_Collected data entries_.
################
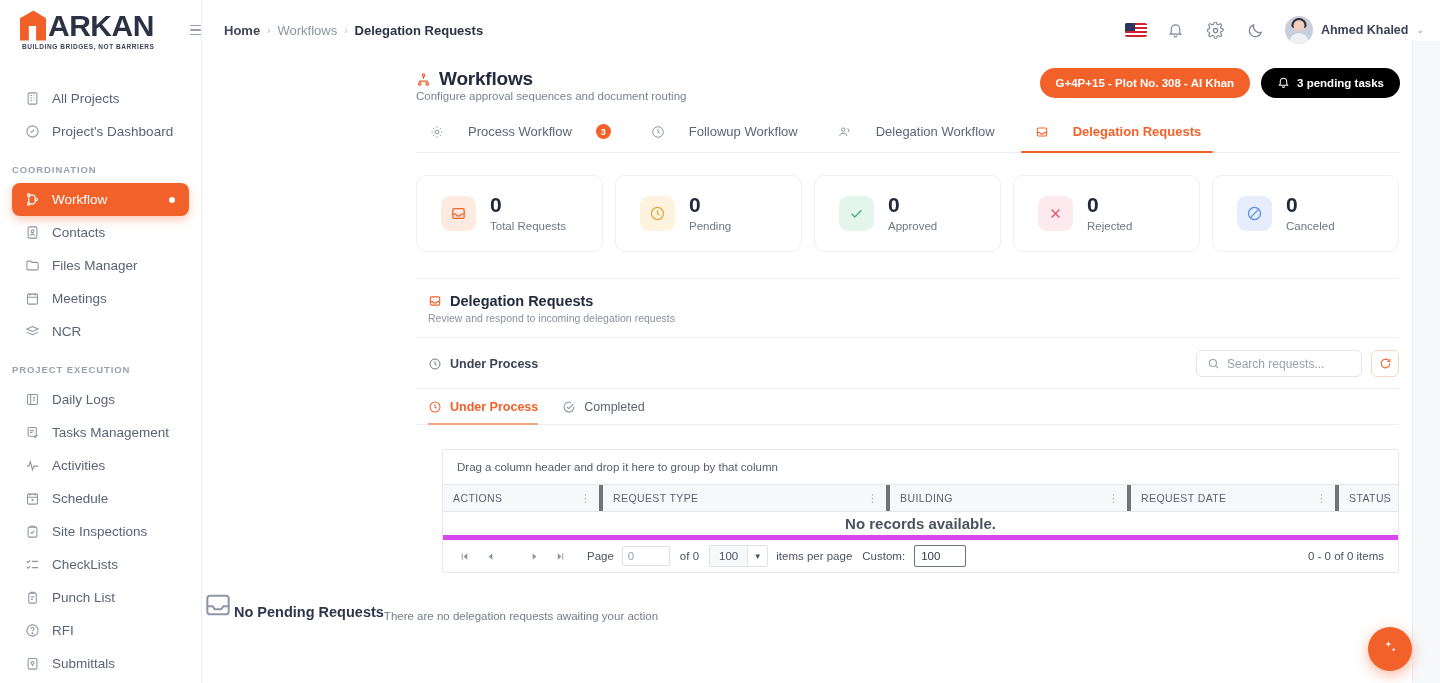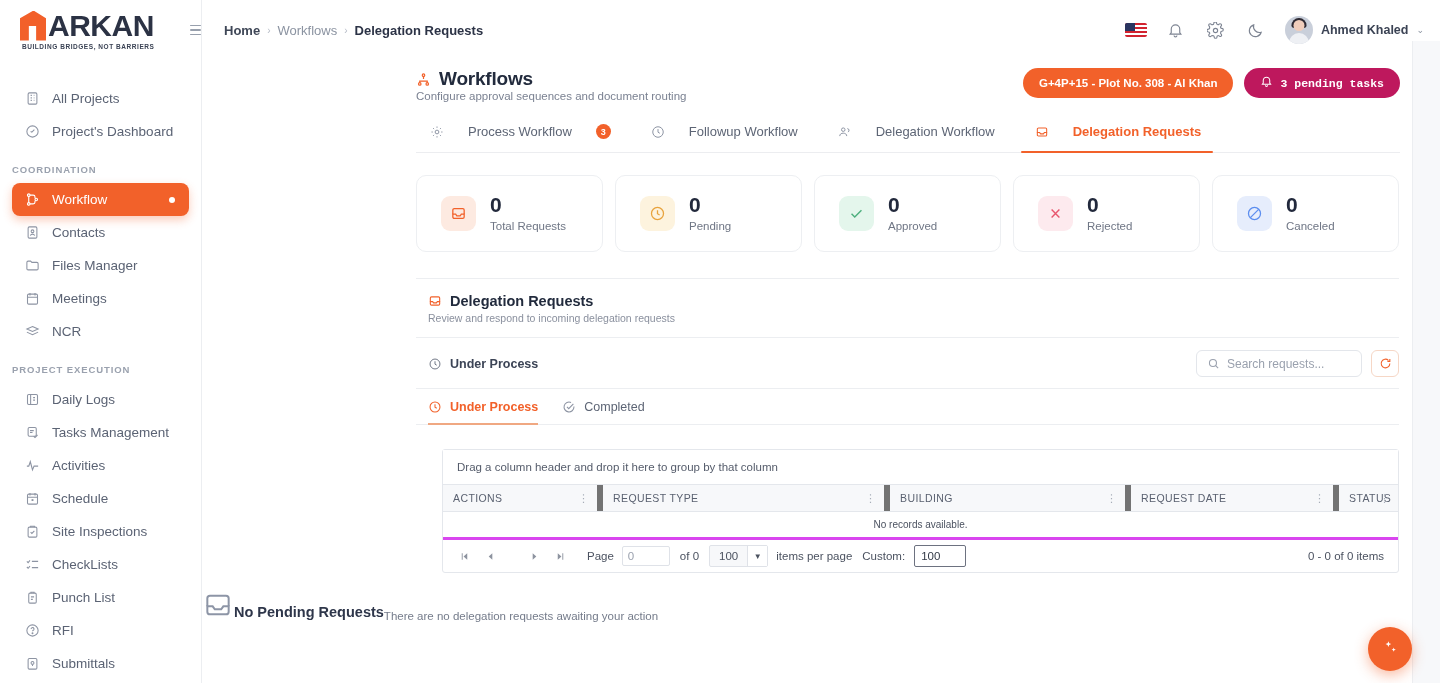--- a/index.html
+++ b/index.html
@@ -85,7 +85,7 @@
   .pill { height:30px; border-radius:16px; display:flex; align-items:center; gap:7px; padding: 0 16px;
           font-size:11.5px; font-weight:700; color:#fff; white-space:nowrap; cursor:pointer; }
   .pill.orange { background:#f2612a; }
-  .pill.blue { background:#be185d;font-family:Liberation Mono, monospace; }
+  .pill.blue { background:#000000; }
 
   
   .tabs { margin: 22px 40px 0 214px; border-bottom:1px solid #ecedf0; display:flex; gap:0; }

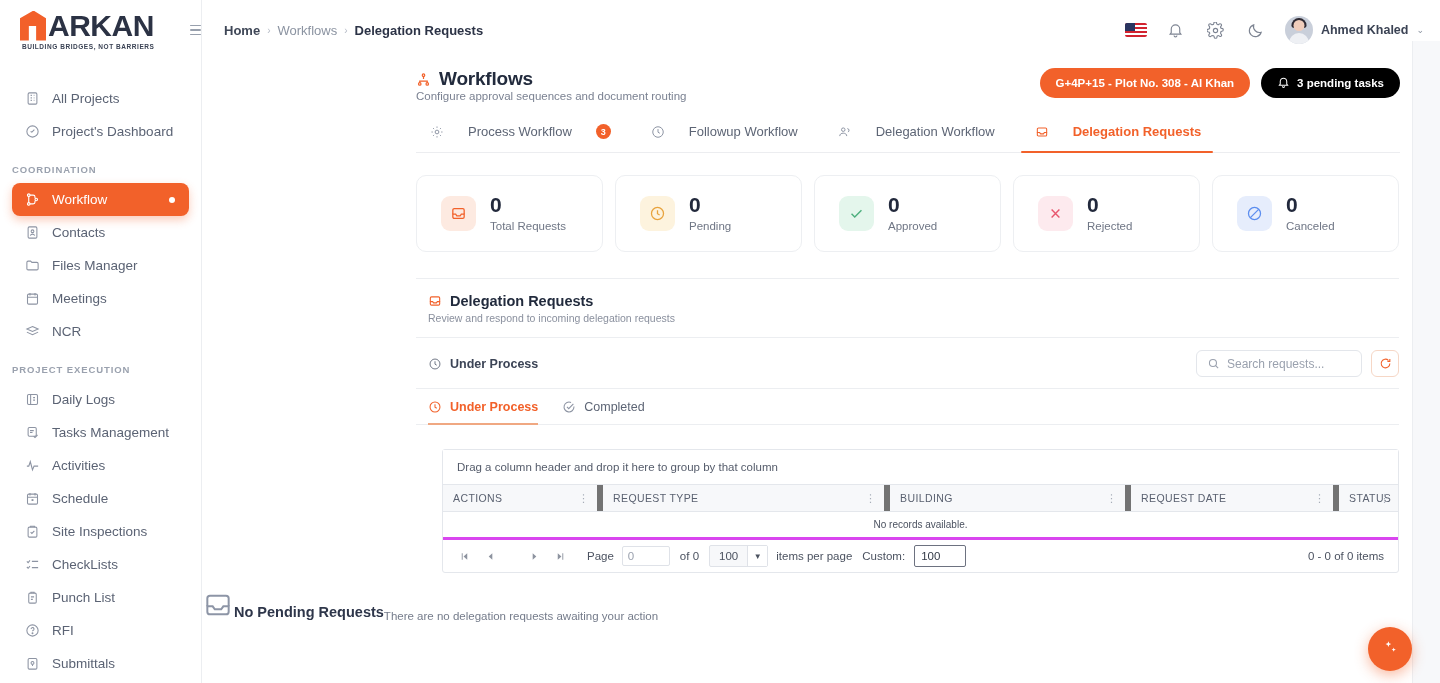--- a/index.html
+++ b/index.html
@@ -139,7 +139,7 @@
   .grid-head { display:flex; background:#f7f8fa; border-bottom:1px solid #e4e7ec; }
   .gh {
     flex:1; height:26px; display:flex; align-items:center; padding-left:10px; position:relative;
-    font-size:10.5px; letter-spacing:.4px; color:#5a6170; font-weight:400; border-right:6px solid #737373;
+    font-size:10.5px; letter-spacing:.4px; color:#5a6170; font-weight:400; border-right:4px solid #737373;
   }
   .gh:last-child { border-right:0; }
   .gh .dots { position:absolute; right:8px; color:#a7adb8; font-size:11px; letter-spacing:0; line-height:8px; }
################
_TASK BRIEF_. Repeat every record above exactly, but leave out any pictures.

_ANSWER SPACE_.
--- a/index.html
+++ b/index.html
@@ -85,7 +85,7 @@
   .pill { height:30px; border-radius:16px; display:flex; align-items:center; gap:7px; padding: 0 16px;
           font-size:11.5px; font-weight:700; color:#fff; white-space:nowrap; cursor:pointer; }
   .pill.orange { background:#f2612a; }
-  .pill.blue { background:#be185d;font-family:Liberation Mono, monospace; }
+  .pill.blue { background:#000000; }
 
   
   .tabs { margin: 22px 40px 0 214px; border-bottom:1px solid #ecedf0; display:flex; gap:0; }

--- a/index.html
+++ b/index.html
@@ -139,7 +139,7 @@
   .grid-head { display:flex; background:#f7f8fa; border-bottom:1px solid #e4e7ec; }
   .gh {
     flex:1; height:26px; display:flex; align-items:center; padding-left:10px; position:relative;
-    font-size:10.5px; letter-spacing:.4px; color:#5a6170; font-weight:400; border-right:6px solid #737373;
+    font-size:10.5px; letter-spacing:.4px; color:#5a6170; font-weight:400; border-right:4px solid #737373;
   }
   .gh:last-child { border-right:0; }
   .gh .dots { position:absolute; right:8px; color:#a7adb8; font-size:11px; letter-spacing:0; line-height:8px; }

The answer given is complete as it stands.